Marta Gonzalez
Talk recording
As cities grow more interconnected, interdependent, and vulnerable to environmental and systemic disruptions, understanding their dynamics through the lens of complex systems becomes essential for achieving sustainability. This talk presents a unified framework that leverages macroscopic patterns, human mobility data, and network-based models to address pressing urban challenges.
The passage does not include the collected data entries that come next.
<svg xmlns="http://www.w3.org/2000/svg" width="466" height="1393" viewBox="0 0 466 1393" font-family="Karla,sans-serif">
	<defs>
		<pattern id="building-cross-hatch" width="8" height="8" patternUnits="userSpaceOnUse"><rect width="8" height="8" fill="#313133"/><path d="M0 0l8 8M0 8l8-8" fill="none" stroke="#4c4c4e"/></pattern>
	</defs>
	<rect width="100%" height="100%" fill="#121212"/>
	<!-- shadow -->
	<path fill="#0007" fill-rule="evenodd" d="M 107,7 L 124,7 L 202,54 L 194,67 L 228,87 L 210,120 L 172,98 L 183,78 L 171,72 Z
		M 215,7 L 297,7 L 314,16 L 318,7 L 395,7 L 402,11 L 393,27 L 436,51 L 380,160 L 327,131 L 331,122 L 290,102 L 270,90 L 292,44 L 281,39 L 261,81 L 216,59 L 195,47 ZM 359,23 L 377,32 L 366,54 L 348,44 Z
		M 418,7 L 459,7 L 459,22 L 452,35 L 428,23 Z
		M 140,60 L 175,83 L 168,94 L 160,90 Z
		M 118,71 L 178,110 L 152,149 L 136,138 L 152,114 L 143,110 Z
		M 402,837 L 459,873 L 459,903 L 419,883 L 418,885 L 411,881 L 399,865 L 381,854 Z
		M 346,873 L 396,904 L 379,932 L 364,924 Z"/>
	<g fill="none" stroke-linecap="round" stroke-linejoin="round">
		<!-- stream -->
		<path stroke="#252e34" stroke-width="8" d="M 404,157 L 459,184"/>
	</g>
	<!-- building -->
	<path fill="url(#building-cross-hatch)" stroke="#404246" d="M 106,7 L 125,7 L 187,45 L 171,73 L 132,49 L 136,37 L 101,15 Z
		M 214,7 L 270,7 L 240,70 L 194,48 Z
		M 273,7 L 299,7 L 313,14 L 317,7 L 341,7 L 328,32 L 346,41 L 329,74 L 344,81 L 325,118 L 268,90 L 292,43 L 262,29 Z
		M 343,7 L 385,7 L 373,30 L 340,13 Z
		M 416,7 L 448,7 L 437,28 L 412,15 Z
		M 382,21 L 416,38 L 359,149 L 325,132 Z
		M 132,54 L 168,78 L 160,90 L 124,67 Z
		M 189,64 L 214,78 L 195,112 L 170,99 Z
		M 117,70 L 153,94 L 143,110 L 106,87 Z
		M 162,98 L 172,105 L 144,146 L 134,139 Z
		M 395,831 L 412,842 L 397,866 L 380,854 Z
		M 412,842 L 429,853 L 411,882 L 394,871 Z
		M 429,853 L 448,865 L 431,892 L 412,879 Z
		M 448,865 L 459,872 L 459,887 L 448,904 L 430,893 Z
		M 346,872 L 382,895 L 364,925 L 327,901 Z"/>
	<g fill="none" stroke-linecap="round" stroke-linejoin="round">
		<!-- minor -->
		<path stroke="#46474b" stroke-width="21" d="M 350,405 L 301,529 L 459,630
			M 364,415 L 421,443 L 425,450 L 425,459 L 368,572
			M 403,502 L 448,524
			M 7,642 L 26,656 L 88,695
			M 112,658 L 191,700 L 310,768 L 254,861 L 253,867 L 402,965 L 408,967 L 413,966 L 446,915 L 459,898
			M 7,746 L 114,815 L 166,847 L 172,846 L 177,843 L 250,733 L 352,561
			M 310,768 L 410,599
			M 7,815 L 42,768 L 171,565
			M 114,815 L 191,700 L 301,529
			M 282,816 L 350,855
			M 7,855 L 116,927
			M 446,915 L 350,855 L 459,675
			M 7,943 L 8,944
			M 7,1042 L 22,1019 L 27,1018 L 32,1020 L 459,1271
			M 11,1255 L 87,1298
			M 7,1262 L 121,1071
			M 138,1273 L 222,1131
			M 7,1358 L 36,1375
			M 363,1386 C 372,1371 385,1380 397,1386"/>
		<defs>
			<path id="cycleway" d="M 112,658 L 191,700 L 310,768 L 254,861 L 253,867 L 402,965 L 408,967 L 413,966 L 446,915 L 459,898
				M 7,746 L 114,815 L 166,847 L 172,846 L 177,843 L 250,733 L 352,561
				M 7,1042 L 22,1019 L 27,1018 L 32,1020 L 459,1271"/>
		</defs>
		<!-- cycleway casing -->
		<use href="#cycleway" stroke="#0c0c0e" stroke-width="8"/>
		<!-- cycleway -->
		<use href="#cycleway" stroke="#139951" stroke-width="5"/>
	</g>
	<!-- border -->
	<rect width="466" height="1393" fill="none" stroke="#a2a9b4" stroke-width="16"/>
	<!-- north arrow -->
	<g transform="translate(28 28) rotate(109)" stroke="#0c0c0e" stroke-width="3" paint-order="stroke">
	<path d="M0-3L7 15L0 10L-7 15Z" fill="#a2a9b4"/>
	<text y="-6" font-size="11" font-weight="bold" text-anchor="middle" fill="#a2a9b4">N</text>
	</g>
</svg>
We begin by examining the dynamics of urban traffic collapse, identifying critical transitions that signal systemic failure in mobility networks. Building on this, we explore how vehicle emissions scale with mobility metrics, showing that reducing vehicle kilometers traveled (VKT) through urban densification can significantly curb emissions, even amidst rising congestion. Next, we introduce novel metrics for real-time tracking of urban spatial structure via human mobility data, revealing how cities adapt — or fail to adapt — during shocks such as the COVID-19 pandemic. Finally, we extend our systems approach beyond the urban core, applying spatial network models to wildfire management. By identifying high-risk fire spread pathways, we demonstrate how data-driven strategies can enhance proactive responses in climate-vulnerable regions. Collectively, these studies reveal how treating cities as dynamic, interlinked systems allows us to diagnose vulnerabilities, predict critical transitions, and guide interventions for more resilient and sustainable urban futures.